黄昏の泉~21~

 田員が危惧したとおり、田参は心変わりしていた。


 『やはり相公を裏切るわけにはいかない……』


 相房に対する恩を感じてのことではない。田参従来の気の弱さがそうさせたのである。


 『もし景家とその縁の者を匿っていると知られると、田家は破滅する』


 田参は安定を好んだ。泉家から国主の座が相房に移っても田家が存続できたのは、権力に阿ることで安定を得てきたからである。相房の世が乱れてきたとはいえ、一夕一朝にその天下が覆るとは思えなかった。


 『それに蓮子様が近くにおられる……』


 相房の第三子である相蓮子が古沃の近くにいることは先述した。その目的は田家を監視するのではなく、泉国と隣接する伯国を牽制するためである。しかし、『その性格、嗜虐にして残忍』と言われた彼女ならば、田家に疑わしきことがあれば、すぐにでも軍勢を差し向けてくるだろう。


 『寧ろ、わが手で甲元亀達を捕らえ、蓮子様に差し出すべきだろう』


 そう思い立つと田参の行動は素早かった。すぐに手勢を集め、田員達の後を追わせた。




 夜となった。古沃まではまだ距離はあったが、今晩中に到着するために樹弘達は先を急いだ。


 「兄上。暫し止まってください」


 一行の先を行き、古沃周辺の様子を探っていた田碧が戻ってきた。田員は手を上げて樹弘達にも止まるように指示した。


 「どうした?」


 「古沃から父上の手勢がこちらに向かっています」


 「我等の迎え……ではなさそうだな」


 田碧は即座に頷いた。


 「どうした?」


 「甲様。どうやら父上が変心したようです。こちらに兵を向けています」


 「なんと……。近くに身を隠す所は?」


 「ありません。こうなれば私が囮となります。皆様は田碧と供に落ち延びてください」


 「父に歯向かうのですか?」


 と言ったの景朱麗であった。田員の発言が信じられぬと言わんばかりであった。


 「大恩ある泉公と景家を裏切る者を父とは思いません。市井の庶民ならいざ知らず、武人であるならば考よりも忠に生きるべきかと思います」


 では、と田員が剣を抜いて馬を進めようとした。


 「待たれよ、田員殿。私も行こう。お一人では流石に無理であろう」


 景朱麗も剣を抜いてみせた。


 「朱麗様!それはなりません。あなたをここで失うわけにはいきません」


 甲元亀が慌てて景朱麗の乗る馬の前に立ちはだかった。


 「左様です。朱麗様こそ、今の我等の希望。どうか私のことなどお気になさらぬように」


 田員も困惑しながらも、景朱麗を思い止まらせようとした。


 「気持ちは嬉しいが、事を成すのに目の前の艱難辛苦から逃げてなんとしようか」


 景朱麗は少し後に控えていた樹弘に視線を送った。


 「樹君。すまないが、君は付き合ってもらうぞ。君の力が必要だ」


 景朱麗に言われ、樹弘は体が熱くなるのを感じた。人に必要とされる高揚感が樹弘の全身を駆け巡った。ここで死んでも構わぬとさえ思った。


 「喜んで」


 樹弘も剣を掴んだ。


 「姉さん!私も残る!」


 馬車から景黄鈴が飛び出してきた。武闘派の彼女としては一人残されるのがつまらないのだろう。

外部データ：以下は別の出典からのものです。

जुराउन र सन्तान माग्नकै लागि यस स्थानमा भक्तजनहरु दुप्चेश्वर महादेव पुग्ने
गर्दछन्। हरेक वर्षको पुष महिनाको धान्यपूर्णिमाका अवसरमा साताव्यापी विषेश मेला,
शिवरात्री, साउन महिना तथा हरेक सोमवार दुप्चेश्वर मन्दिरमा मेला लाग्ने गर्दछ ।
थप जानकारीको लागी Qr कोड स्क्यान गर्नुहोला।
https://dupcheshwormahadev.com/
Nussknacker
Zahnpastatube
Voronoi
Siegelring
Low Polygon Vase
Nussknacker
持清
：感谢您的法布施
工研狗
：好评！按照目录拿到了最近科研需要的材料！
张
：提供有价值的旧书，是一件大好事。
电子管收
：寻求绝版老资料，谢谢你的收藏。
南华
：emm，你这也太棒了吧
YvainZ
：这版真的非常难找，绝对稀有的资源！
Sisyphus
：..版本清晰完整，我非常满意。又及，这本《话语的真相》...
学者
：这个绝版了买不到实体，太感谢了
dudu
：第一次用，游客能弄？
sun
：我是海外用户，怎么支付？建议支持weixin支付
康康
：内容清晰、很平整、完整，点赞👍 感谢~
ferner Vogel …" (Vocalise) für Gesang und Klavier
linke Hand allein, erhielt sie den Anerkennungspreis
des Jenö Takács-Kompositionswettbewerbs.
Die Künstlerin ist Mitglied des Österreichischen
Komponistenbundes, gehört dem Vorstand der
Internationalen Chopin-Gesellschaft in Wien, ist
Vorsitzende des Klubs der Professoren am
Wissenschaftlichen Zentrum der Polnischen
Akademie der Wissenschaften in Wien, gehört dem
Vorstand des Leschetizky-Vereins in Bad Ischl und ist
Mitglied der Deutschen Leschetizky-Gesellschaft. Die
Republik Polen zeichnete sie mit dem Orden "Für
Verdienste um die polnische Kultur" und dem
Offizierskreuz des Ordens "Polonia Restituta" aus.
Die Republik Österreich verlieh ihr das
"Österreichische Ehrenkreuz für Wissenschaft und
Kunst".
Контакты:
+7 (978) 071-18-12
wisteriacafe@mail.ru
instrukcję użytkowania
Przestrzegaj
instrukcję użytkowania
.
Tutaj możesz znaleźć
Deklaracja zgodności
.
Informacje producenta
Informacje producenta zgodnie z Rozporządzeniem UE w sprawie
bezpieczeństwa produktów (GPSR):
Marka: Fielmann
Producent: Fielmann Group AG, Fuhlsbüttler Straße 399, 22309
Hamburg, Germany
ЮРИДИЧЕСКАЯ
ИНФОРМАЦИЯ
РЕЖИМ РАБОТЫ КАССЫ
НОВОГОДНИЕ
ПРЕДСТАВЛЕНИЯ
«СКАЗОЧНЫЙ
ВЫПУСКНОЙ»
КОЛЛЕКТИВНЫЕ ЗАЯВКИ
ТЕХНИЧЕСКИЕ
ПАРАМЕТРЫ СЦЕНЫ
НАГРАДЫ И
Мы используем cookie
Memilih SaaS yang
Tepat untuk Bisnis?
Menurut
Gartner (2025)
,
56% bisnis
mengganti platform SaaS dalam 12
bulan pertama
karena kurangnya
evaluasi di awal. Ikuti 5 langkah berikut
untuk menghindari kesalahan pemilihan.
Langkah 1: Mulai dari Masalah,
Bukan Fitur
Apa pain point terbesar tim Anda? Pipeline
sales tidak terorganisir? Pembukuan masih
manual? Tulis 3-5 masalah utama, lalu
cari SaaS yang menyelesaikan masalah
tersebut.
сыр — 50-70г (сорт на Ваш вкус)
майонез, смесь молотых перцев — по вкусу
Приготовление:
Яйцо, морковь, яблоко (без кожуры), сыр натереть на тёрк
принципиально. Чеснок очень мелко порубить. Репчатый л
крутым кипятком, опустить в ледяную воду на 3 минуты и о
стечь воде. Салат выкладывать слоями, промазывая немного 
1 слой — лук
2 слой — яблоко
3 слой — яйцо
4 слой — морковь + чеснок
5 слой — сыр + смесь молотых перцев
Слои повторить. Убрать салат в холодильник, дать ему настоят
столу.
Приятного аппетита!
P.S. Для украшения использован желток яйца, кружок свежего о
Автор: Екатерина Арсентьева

 「黄鈴。お前は元亀様達と行け。お前がいなくなったら、誰が元亀様と蒼葉を守るんだ?」


 景朱麗にそう言われると、景黄鈴は言葉につまり、素直に馬車に引っ込んだ。


 「田碧。元亀様達を頼む。元亀様、後ほど」


 「うむ。朱麗様、お命だけは大切に」


 「勿論。私にはなさねばならぬことが山ほどありますから」


 「樹弘。朱麗様をしっかりと守ってくれ」


 「はい」


 「では、行くぞ。樹君、私の後に乗れ」


 甲元亀達が逃走する以上、これまで徒歩であった樹弘に新たに馬を与えることはできなかった。樹弘は景朱麗の背中にしがみつくようにして彼女の馬に乗った。


 二頭の馬は古沃の方向へと急いだ。田参の手勢と早く接触し、甲元亀達を逃がす時間を作らなければいけない。樹弘は馬から振り落とされないように必死になって景朱麗の背中にしがみついた。男勝りで男顔負けの体躯をしている景朱麗であったが、実際には柔らかく暖かであった。